L’ombre derrière la prospérité : une vérification d’identité en ligne de type « lutte contre le blanchiment d’argent » est sur le point d’être mise en place
Lorsque la tromperie devient aussi peu coûteuse et efficace, les risques sociaux dans le monde réel augmentent considérablement. Le professeur Bergen a exprimé de sérieuses inquiétudes face à cette évolution. Les technologies d’IA capables d’usurper parfaitement l’identité d’un être humain risquent fort d’être détournées par des criminels, des groupes politiques ou des organisations extrémistes.
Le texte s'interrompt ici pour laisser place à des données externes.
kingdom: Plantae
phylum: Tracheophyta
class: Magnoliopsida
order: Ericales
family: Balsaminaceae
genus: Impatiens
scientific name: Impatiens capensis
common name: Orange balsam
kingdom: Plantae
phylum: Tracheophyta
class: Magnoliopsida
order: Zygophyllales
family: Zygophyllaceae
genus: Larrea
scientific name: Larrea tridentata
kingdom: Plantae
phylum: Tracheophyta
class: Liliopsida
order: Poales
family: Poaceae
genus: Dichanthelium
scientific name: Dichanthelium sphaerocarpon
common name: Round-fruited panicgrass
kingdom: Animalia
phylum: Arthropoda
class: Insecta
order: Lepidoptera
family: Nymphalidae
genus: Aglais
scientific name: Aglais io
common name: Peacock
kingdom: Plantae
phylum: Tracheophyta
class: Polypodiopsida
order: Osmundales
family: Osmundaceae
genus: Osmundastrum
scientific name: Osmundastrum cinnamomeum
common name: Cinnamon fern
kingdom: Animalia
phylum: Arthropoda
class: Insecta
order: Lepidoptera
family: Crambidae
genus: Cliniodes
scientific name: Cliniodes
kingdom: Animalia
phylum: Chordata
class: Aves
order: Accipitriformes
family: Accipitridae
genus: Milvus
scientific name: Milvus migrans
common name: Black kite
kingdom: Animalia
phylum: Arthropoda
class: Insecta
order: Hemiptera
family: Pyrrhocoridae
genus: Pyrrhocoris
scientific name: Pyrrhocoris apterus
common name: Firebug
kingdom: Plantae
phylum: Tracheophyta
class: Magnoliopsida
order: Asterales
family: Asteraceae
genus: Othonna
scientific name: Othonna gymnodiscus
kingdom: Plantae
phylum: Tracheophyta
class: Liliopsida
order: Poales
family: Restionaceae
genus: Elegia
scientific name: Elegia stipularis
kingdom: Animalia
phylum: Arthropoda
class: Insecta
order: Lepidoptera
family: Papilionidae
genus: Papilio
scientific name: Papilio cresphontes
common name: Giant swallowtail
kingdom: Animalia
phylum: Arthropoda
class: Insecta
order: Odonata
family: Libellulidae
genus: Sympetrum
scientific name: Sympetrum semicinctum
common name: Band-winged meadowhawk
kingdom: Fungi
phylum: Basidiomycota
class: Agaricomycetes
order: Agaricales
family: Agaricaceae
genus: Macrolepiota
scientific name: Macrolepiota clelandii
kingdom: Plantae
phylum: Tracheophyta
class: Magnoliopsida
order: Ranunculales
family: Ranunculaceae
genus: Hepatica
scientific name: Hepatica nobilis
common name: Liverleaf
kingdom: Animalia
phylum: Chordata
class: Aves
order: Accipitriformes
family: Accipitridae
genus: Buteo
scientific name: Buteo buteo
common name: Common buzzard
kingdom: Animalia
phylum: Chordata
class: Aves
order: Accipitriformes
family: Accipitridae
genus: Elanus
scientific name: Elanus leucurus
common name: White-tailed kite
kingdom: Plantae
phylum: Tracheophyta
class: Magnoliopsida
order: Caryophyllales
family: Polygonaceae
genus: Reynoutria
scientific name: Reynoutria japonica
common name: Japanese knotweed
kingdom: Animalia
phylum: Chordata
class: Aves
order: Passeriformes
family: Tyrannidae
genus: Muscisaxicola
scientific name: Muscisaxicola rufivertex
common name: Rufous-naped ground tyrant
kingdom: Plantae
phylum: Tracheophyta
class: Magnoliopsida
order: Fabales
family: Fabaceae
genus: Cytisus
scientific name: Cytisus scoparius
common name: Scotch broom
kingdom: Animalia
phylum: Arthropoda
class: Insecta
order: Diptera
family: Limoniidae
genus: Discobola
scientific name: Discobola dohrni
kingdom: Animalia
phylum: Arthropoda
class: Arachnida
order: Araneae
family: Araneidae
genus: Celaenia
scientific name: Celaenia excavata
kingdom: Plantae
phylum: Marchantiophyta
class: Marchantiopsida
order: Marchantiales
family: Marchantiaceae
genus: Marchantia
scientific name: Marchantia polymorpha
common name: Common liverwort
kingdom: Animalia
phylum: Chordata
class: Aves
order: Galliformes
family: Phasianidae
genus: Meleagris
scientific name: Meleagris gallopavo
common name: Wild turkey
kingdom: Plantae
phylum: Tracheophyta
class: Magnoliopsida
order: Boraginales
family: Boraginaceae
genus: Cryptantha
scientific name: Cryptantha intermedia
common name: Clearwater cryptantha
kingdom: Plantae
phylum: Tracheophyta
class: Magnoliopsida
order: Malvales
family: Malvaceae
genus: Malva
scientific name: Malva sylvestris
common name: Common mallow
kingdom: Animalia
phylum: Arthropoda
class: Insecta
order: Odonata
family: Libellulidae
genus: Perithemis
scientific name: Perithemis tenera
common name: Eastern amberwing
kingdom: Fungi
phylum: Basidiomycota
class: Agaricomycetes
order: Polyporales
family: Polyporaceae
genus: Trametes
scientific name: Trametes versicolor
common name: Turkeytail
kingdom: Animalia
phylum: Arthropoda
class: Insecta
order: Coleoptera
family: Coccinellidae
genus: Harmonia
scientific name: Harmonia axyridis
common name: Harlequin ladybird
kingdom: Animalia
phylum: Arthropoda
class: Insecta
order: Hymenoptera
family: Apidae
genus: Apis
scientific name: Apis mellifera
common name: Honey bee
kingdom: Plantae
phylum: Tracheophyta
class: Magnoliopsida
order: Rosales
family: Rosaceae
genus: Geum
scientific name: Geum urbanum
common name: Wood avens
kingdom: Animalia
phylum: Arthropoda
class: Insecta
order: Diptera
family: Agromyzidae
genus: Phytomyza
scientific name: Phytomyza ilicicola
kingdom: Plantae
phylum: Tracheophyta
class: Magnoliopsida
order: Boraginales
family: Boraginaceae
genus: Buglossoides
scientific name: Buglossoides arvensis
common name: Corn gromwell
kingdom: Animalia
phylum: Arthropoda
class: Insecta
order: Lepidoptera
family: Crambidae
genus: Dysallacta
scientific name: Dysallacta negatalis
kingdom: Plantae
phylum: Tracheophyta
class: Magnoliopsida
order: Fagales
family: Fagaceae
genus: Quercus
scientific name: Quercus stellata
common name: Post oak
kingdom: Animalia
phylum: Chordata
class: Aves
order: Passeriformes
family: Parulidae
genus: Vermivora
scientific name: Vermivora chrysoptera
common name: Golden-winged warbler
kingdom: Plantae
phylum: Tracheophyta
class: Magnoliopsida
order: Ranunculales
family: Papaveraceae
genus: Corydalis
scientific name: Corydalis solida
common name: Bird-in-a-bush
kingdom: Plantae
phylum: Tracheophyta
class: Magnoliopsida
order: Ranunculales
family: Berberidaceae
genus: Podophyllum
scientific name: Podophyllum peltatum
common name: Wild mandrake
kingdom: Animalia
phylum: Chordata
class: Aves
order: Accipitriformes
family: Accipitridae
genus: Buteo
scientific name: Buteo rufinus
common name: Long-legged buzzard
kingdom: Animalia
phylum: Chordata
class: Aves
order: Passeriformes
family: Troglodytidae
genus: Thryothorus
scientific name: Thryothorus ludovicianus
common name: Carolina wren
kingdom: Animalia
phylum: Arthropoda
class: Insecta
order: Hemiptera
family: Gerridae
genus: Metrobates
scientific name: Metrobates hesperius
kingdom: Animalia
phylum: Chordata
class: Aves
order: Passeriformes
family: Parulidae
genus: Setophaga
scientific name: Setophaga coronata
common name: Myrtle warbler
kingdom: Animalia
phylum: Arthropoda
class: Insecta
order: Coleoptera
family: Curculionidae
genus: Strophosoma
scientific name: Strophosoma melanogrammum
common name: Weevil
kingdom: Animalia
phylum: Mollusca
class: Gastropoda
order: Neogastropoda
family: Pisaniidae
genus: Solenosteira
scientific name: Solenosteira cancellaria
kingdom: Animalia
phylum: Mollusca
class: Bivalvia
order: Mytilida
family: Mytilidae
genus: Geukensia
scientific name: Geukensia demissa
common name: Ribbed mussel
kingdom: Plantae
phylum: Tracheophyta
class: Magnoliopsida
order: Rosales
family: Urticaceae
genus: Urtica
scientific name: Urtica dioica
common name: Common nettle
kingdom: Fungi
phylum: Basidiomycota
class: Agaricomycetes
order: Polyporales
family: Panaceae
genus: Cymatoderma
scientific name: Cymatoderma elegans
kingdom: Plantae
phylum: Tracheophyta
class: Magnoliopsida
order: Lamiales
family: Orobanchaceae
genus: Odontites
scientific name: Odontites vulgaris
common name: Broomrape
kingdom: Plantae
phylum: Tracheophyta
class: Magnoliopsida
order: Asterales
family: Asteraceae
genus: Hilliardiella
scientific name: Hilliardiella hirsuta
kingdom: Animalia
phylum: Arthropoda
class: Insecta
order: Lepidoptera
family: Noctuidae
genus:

Dans le cadre d’interactions sociales en ligne ou de services client, les utilisateurs pourraient se laisser convaincre par un chatbot se faisant passer pour un humain sans s’en rendre compte, ce qui conduirait à la divulgation d’informations sensibles telles que les numéros de sécurité sociale, à des changements d’orientation électorale ou à des achats impulsifs de produits.
À la lumière de ces découvertes scientifiques majeures, l’équipe de recherche a lancé un avertissement clair à la société : à l’avenir, lors d’interactions en ligne avec des inconnus, les individus devraient considérablement revoir à la baisse leur conviction de pouvoir toujours distinguer les humains des robots avec une précision de 100 %. Pour remédier à la détérioration de la confiance en ligne, des systèmes plus stricts de vérification de l’identité numérique et des mécanismes visant à lutter contre les contenus générés par l’IA doivent être développés et mis en œuvre dès que possible.